** START OF SUPPLIED TEXT **

Friday, July 23, 2010

Most-read authors

An intriguing meme I stumbled across over at Evening All Afternoon - a list of the authors whose books you have read more than 5 of. Now, some of these are authors that I loved as a kid and continue to re-read for comfort (especially when I'm sick), some only made the list because they're part of long running series that I should have stopped reading before getting to 5 books.

Douglas Adams
Richard Adams
Louisa May Alcott
Lloyd Alexander
Piers Anthony
Isaac Asimov
Jane Austen
Maeve Binchy
Enid Blyton
David Brin
Steven Brust
Orson Scott Card
C.J.Cherryh
Agatha Christie
Susan Cooper
Douglas Coupland
Alexandre Dumas
Raymond Feist
Richard Feynman
Neil Gaiman
Robert A. Heinlein
Monica Hughes
Robin Hobb
Robert Jordan
Guy Gavriel Kay
Katharine Kerr
C.S.Lewis
Astrid Lindgren
Jane Lindskold
Charles deLint
George R. R. Martin
Julian May
Anne McCaffrey
Patricia McKillip
Robin McKinley
Sarah Monette
L.M.Montgomery
Terry Pratchett
Melanie Rawn
Matt Ridley
Spider Robinson
J.K.Rowling
John Scalzi
William Shakespeare
Dan Simmons
Neal Stephenson
Noel Streatfeild
Charles Stross
J.R.R. Tolkein
Cynthia Voight
Jo Walton
Connie Willis
Jane Yolen

It's an interesting list. Some of them are a bit embarrassing, but most of the names on that list are authors who I am stalking and whose books I will buy the moment they come out (in paperback, because I'm broke, but still). It does highlight the way I read - once I fall in love with an author I generally get my hands on as many of the books they've written as possible.

Wednesday, July 21, 2010

Special Topics in Calamity Physics - Marisha Pessl

Initially Special Topics reads like a coming of age novel, or maybe teen angst. The main character, Blue Van Meer, is writing about her experiences in her last year of high school as a sort of "Epic"which you can imagine any dramatically inclined teenager could do, especially one who has obviously been through some life-changing experiences which seem to have left one of her former friends in rehab. But she is a teenager, so you make the obvious assumption that no matter what it is that she has been through, it isn't going to be nearly as dramatic as all that. She's been really protected by her academic father. They move frequently so she hasn't had many opportunities to make close friends the way most kids do.

** END OF SUPPLIED TEXT **
** START OF SUPPLIED INFORMATION **

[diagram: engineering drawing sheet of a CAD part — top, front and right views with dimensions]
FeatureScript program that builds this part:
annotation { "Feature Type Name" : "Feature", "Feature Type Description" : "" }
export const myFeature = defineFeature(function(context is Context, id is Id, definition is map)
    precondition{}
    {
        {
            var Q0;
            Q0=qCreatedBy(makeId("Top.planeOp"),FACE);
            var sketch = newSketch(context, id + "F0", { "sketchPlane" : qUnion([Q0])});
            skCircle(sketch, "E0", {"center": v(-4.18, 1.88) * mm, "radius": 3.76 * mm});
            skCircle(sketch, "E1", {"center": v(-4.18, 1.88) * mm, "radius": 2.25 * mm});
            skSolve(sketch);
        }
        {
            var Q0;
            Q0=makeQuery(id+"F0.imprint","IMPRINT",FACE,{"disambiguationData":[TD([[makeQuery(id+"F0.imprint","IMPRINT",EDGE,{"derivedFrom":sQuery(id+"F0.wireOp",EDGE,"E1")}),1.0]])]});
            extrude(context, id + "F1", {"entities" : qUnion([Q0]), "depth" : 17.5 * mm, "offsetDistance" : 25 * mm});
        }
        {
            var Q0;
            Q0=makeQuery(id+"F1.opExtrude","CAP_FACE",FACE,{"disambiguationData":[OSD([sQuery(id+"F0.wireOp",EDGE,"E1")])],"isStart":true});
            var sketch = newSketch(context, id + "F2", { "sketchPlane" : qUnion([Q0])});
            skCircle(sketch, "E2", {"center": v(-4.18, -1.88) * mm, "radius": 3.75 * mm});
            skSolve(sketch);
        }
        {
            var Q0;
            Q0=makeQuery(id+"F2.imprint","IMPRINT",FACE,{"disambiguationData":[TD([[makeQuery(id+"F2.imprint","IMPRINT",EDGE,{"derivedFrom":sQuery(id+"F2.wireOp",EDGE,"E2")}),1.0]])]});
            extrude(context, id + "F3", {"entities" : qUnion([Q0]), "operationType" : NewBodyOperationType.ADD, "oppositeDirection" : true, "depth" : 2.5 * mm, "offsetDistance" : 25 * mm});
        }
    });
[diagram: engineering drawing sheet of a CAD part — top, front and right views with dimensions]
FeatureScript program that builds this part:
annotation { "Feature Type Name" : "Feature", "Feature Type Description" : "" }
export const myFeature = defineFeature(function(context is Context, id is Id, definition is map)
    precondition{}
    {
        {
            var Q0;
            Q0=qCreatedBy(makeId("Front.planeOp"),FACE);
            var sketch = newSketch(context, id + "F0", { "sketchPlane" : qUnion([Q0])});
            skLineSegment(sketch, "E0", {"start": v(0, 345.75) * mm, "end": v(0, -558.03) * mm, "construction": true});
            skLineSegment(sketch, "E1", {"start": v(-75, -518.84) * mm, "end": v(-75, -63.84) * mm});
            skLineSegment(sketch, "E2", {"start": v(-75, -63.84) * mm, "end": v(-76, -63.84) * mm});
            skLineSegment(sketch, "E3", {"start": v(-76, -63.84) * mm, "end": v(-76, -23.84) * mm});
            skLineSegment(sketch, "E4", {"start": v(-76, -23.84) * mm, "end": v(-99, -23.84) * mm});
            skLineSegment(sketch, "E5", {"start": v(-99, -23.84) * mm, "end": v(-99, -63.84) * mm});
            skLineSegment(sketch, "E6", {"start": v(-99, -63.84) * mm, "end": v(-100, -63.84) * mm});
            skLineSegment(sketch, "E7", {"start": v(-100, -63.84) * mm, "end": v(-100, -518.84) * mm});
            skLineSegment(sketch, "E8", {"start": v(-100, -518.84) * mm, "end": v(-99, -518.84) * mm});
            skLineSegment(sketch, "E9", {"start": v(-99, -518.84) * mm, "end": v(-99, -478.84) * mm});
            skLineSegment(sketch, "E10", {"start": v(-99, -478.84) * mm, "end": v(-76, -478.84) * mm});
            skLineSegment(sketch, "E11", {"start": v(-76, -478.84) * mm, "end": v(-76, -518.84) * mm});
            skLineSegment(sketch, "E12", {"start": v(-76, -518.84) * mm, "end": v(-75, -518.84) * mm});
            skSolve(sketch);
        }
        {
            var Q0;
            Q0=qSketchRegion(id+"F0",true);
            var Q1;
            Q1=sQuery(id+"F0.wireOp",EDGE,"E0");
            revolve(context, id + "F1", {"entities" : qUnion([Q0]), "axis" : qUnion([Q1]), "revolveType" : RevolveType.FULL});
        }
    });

** END OF SUPPLIED INFORMATION **

THE TASKS:
a) In the blog post's list of most-read authors, name every author whose surname begins with the letter M.
b) In the blog post, what is the name of the main character of Special Topics in Calamity Physics?
c) Reproduce everything in the blog post from "It's an interesting" down to "written as possible.".

THE RESPONSES:
a) George R. R. Martin, Julian May, Anne McCaffrey, Patricia McKillip, Robin McKinley, Sarah Monette, L.M.Montgomery

b) Blue Van Meer

c)
It's an interesting list. Some of them are a bit embarrassing, but most of the names on that list are authors who I am stalking and whose books I will buy the moment they come out (in paperback, because I'm broke, but still). It does highlight the way I read - once I fall in love with an author I generally get my hands on as many of the books they've written as possible.